Every time I look at her I know three other people are looking at her the same way and the jealousy runs hot and bright and I have to breathe through it like a contraction, ride it out, let it pass.

But here's the thing about jealousy. Here's the thing I didn't expect.

When Atlas kissed her, I felt his want—and underneath the jealousy, underneath the possessive surge, there was something else. Relief. That she was wanted. That someone else saw what I see. That I'm not crazy for the way my hands itch to touch her, because three other men are losing the same fight.

It doesn't make the jealousy go away. It makes it survivable.

I get up. The coals need tending. I add kindling—dry sagebrush, broken twigs—and blow on it until a flame catches. Then I go to the 4Runner and pull out the cooler and the camp stove and start cooking.

It's what I do. When the feelings get too big for my body, when the jealousy or the fear or the wanting gets so loud it drowns out my heartbeat—I cook. Hands moving. Knife on cutting board. Oil in pan. The body knows what to do when the mind is screaming.

I make breakfast. Eggs—real eggs, bought yesterday at a ranch stand outside Sedona from a woman who asked no questions and sold us two dozen for ten dollars.

Peppers from the same stand. The last of the bread, going stale, which means I toast it over the flame until it crisps instead of crumbles. Coffee. Always coffee.

Five plates. I make five plates without thinking about it. Two months ago I made one plate. One portion. One person. The math has changed and my hands changed with it before my brain caught up.

The food wakes them. It always does. Atlas first—he follows the smell of coffee like a storm follows a pressure gradient, eyes barely open, hair wrecked, conductor tucked under one arm.

He sits by the fire and takes the plate I hand him and eats without speaking.

We have this routine. I don't need words from Atlas in the morning.

His heartbeat tells me everything: slow, steady, the nightmares fading but not gone.

Felix next. Already talking. Always already talking. "Ashford, is that actual toast? Like, bread-based toast? Not the dehydrated sawdust crackers we've been—"

"Eat."

He eats. Still talking, but around food now, which is its own kind of miracle.

Callum emerges from whatever shadow he slept in.

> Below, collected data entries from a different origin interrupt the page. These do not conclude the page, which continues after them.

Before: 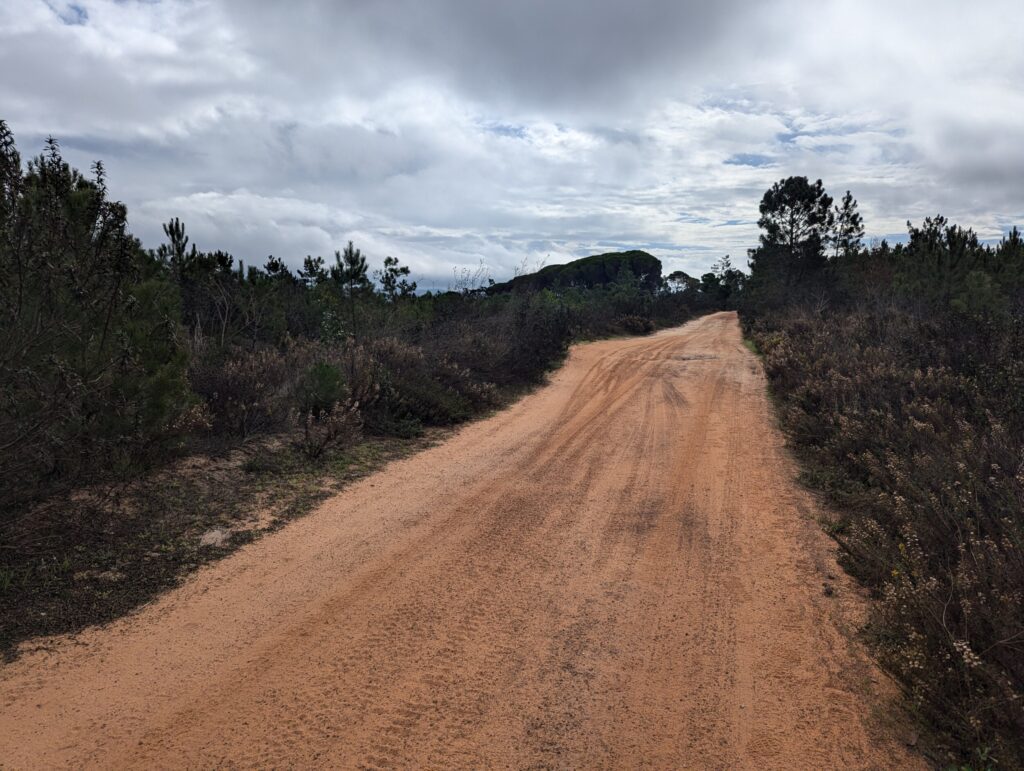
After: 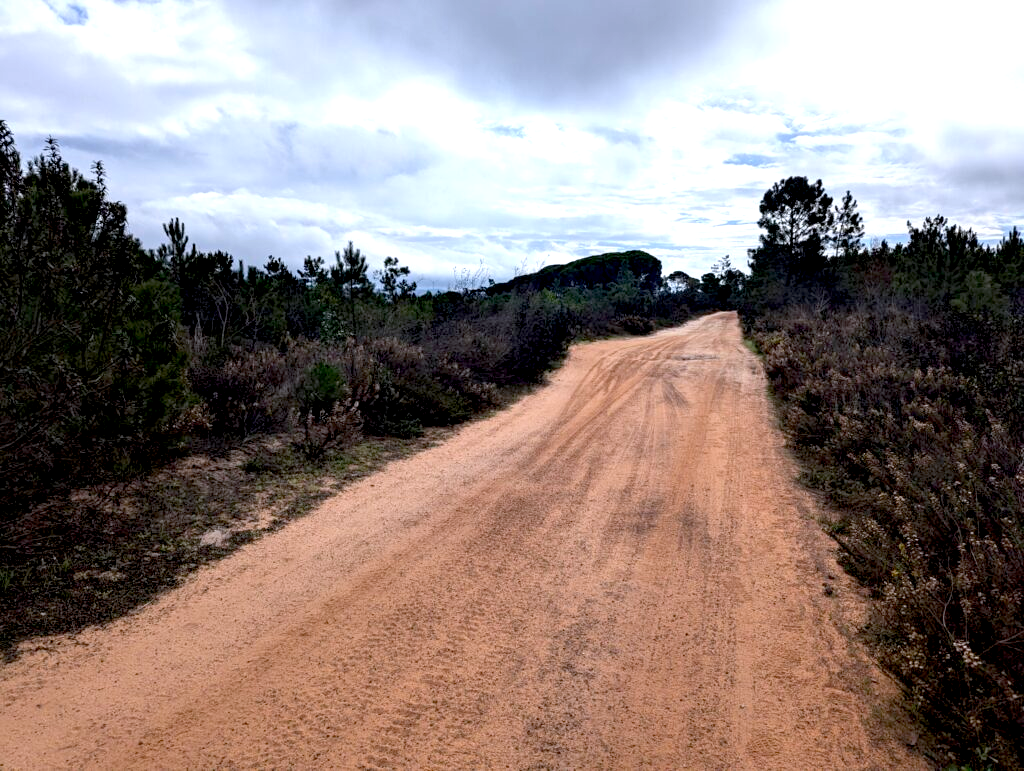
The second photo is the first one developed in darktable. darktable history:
exposure: black level correction 0.012, exposure 0.7 EV, compensate exposure bias true, compensate highlight preservation false
color calibration: illuminant as shot in camera, x 0.358, y 0.373, temperature 4628.91 K
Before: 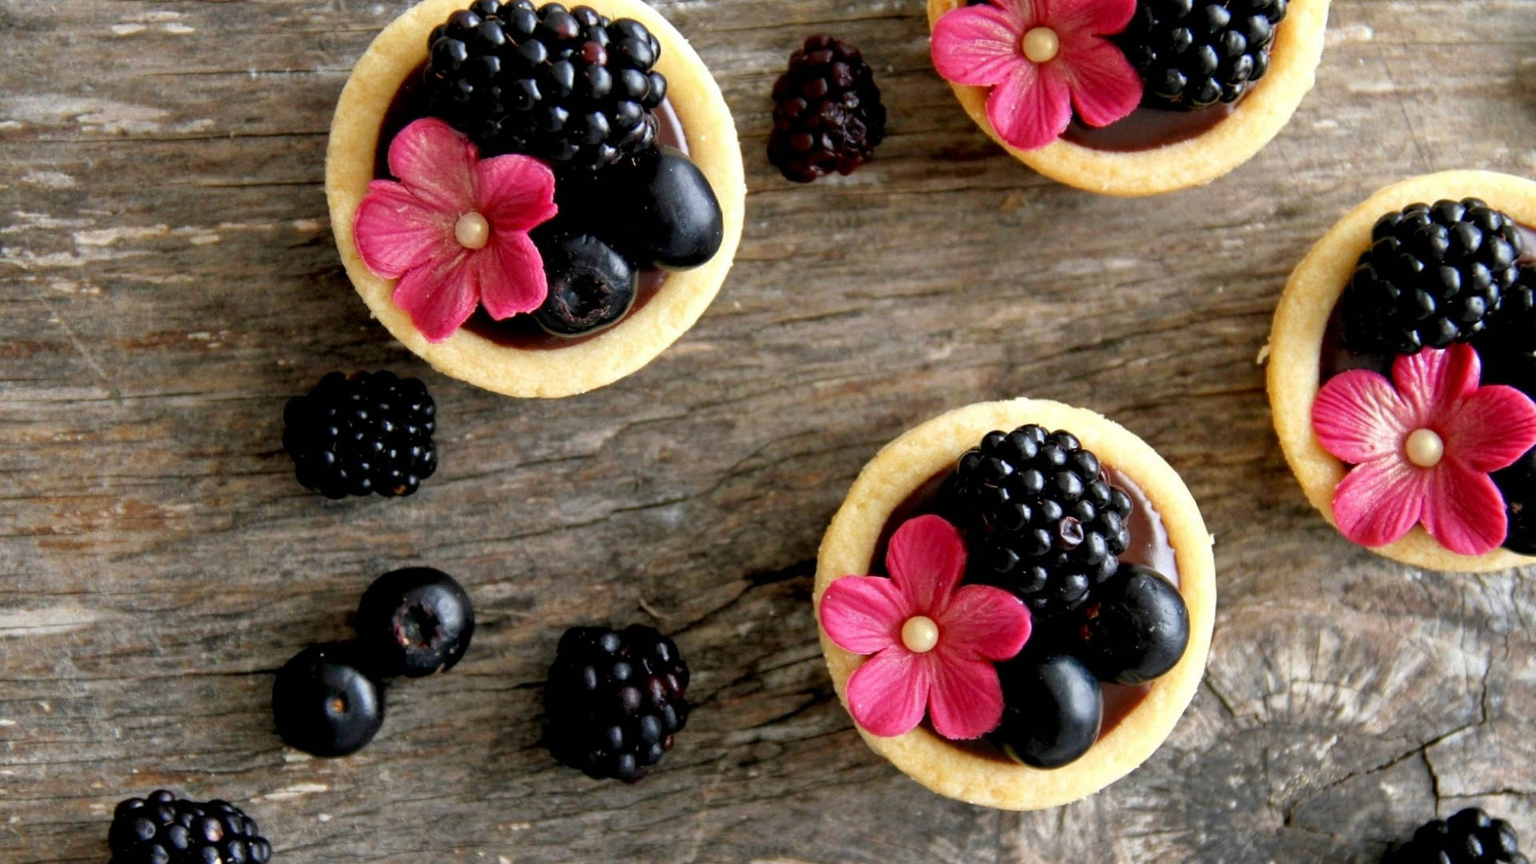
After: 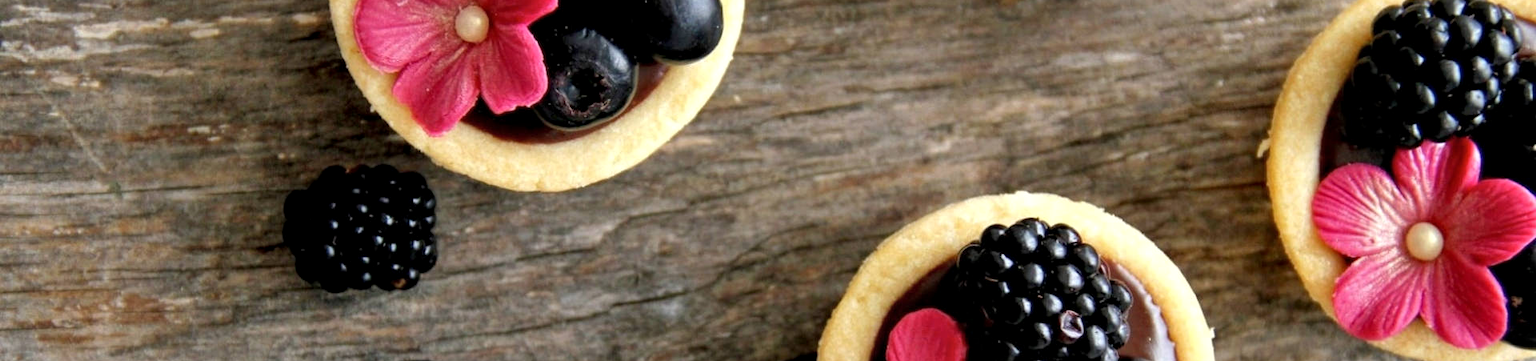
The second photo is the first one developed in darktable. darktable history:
crop and rotate: top 23.913%, bottom 34.177%
local contrast: highlights 105%, shadows 97%, detail 120%, midtone range 0.2
shadows and highlights: radius 105.66, shadows 45.38, highlights -66.84, low approximation 0.01, soften with gaussian
tone equalizer: edges refinement/feathering 500, mask exposure compensation -1.57 EV, preserve details no
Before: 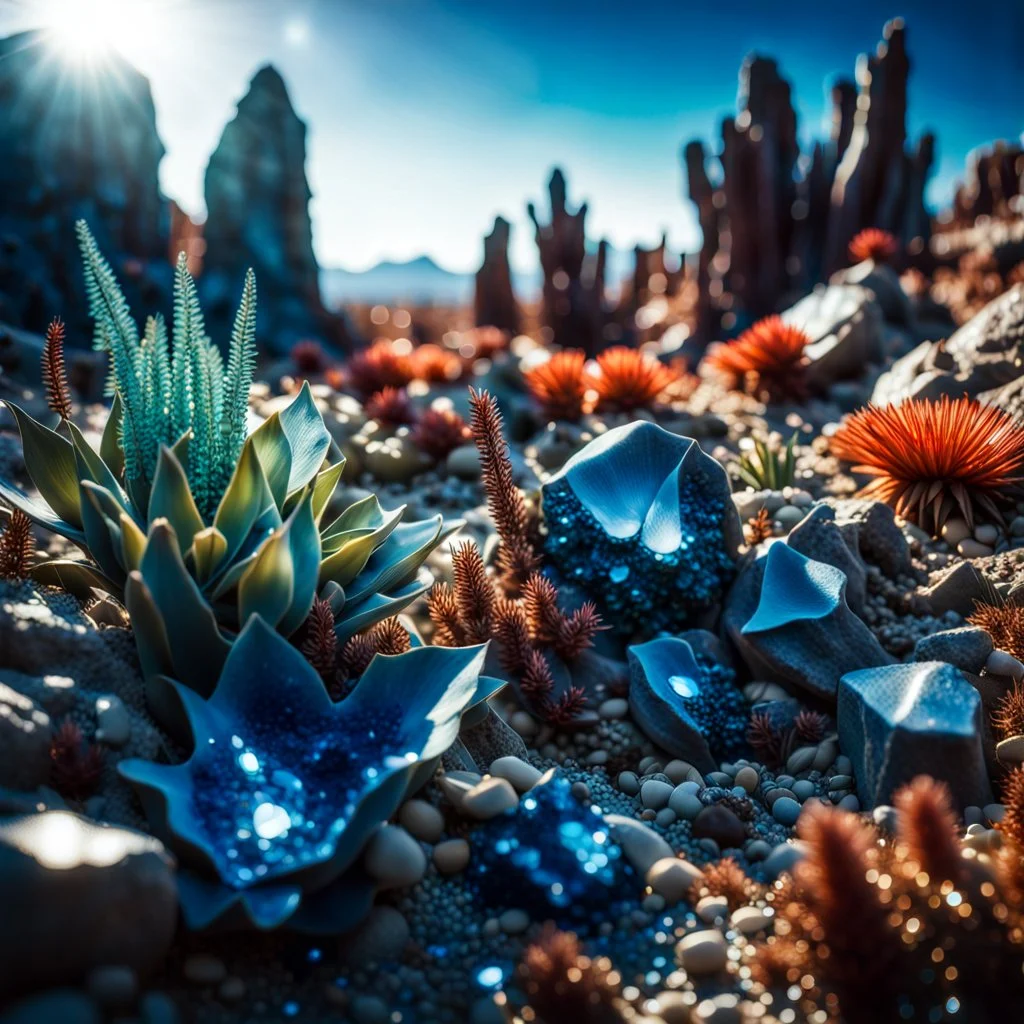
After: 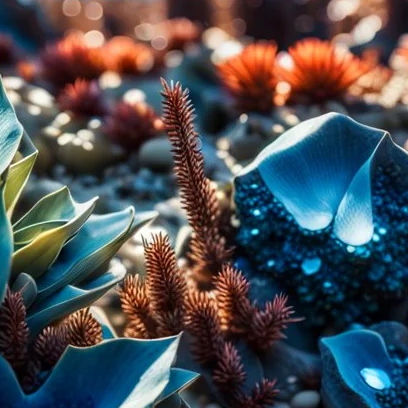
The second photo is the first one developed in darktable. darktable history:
crop: left 30.119%, top 30.11%, right 30.003%, bottom 29.991%
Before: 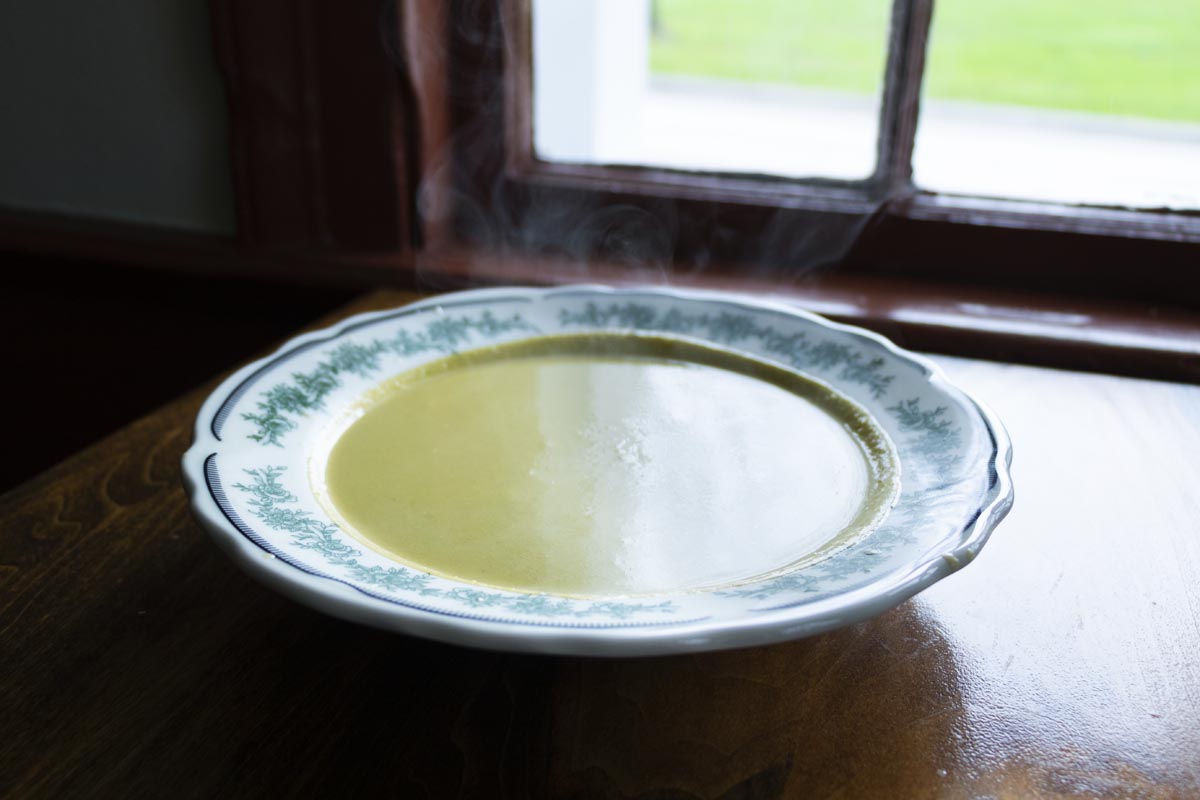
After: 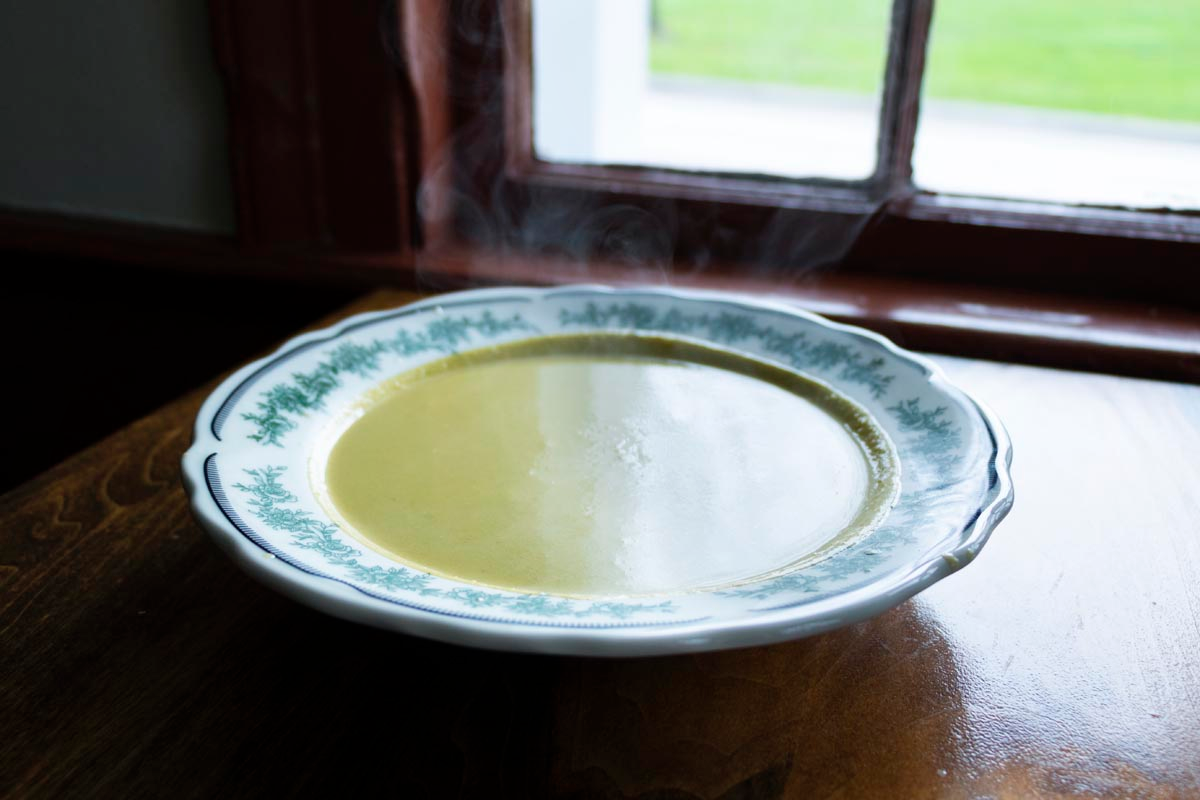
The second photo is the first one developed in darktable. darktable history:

Takes his plate. Nods. The nod is new—two weeks ago he took the plate like it was a contractual obligation.

Now the nod has something in it. Gratitude, maybe.

Or the closest thing a Bolingbroke gets to gratitude, which is acknowledging that someone did something for them without immediately calculating what they owe.

Everly comes last. Sleep-rumpled, the moose shirt hanging off one shoulder, hair in a knot that's more suggestion than structure. She takes the plate and her fingers brush mine and the warmth goes through me like a match struck down my spine.

"You're always up first," she says.

"Someone has to feed you."

She smiles. Small, private, the kind of smile that isn't meant for anyone else. It hits my bloodstream and stays there.

I eat my own plate. Sitting in the dirt.

Watching the sun come up over the red rocks while four other heartbeats pulse in my blood alongside my own, and the jealousy is there and the want is there and the fear is there—the fear that I'll feel her hurt someday and my hands won't be fast enough—and all of it lives in me at the same time and none of it cancels the rest.

Five plates. I made five plates.

That's the answer to a question I didn't know I was asking.